_Supplied text_
It is important that the South, rural communities, and those left out of economic progress of previous generations have a seat at the leadership table next Congress. pic.twitter.com/o7Zl3K91rv— James E. Clyburn (@WhipClyburn) December 1, 2022
Clyburn, who has been in Congress for three decades, had been expected by some to also stand down following the departures, following the midterms, of fellow Democratic “old guard” leaders, Speaker Nancy Pelosi and House majority leader Steny Hoyer.
On Wednesday, House Democrats elected Hakeem Jefferies as their new leader, making him the first Black American to lead a major political party in Congress.
In a statement Thursday morning, Clyburn wrote: “Today I am honored by the House Democratic Caucus’ support of me to serve in the next Congress as the assistant Democratic leader.
“It is important that communities like the ones I represent have a seat at the leadership table as we move forward in the next Congress. We, as House Democrats, must speak for rural communities, for the South, and for communities that have been left out of economic progress of previous generations.”

_What needs to be done_
From the Clyburn excerpt, reproduce verbatim the stretch that opens with "It is important that the" and ends with "assistant Democratic leader.".

_Data provided_
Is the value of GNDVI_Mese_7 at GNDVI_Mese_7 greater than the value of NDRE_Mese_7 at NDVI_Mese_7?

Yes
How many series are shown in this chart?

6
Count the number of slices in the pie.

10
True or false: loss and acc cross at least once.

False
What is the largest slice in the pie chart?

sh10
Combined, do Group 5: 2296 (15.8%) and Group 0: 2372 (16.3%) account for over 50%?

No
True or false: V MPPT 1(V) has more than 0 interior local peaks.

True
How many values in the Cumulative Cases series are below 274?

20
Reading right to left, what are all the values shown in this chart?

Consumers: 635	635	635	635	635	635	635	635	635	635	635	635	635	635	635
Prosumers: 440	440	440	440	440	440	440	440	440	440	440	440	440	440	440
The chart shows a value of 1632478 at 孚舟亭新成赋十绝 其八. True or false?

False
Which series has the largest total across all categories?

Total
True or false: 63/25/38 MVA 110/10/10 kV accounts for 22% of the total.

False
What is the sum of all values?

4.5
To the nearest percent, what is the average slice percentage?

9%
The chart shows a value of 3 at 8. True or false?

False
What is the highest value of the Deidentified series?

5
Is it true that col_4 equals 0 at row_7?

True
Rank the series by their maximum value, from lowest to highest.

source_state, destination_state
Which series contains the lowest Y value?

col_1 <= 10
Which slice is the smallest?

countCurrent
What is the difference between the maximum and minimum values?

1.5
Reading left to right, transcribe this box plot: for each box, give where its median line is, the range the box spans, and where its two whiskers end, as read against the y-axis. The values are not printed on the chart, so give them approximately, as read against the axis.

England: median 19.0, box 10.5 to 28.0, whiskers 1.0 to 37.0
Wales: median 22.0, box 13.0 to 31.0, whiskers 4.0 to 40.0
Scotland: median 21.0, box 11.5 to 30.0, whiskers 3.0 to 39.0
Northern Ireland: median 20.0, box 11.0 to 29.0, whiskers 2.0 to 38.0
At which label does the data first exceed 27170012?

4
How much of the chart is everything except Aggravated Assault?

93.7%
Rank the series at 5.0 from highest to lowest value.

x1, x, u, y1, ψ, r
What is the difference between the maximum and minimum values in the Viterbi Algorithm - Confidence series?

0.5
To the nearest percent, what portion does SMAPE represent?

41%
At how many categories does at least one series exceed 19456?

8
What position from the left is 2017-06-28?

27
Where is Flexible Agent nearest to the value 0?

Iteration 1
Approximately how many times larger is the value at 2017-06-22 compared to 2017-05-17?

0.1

_Response to the exercise_
It is important that the South, rural communities, and those left out of economic progress of previous generations have a seat at the leadership table next Congress. pic.twitter.com/o7Zl3K91rv— James E. Clyburn (@WhipClyburn) December 1, 2022
Clyburn, who has been in Congress for three decades, had been expected by some to also stand down following the departures, following the midterms, of fellow Democratic “old guard” leaders, Speaker Nancy Pelosi and House majority leader Steny Hoyer.
On Wednesday, House Democrats elected Hakeem Jefferies as their new leader, making him the first Black American to lead a major political party in Congress.
In a statement Thursday morning, Clyburn wrote: “Today I am honored by the House Democratic Caucus’ support of me to serve in the next Congress as the assistant Democratic leader.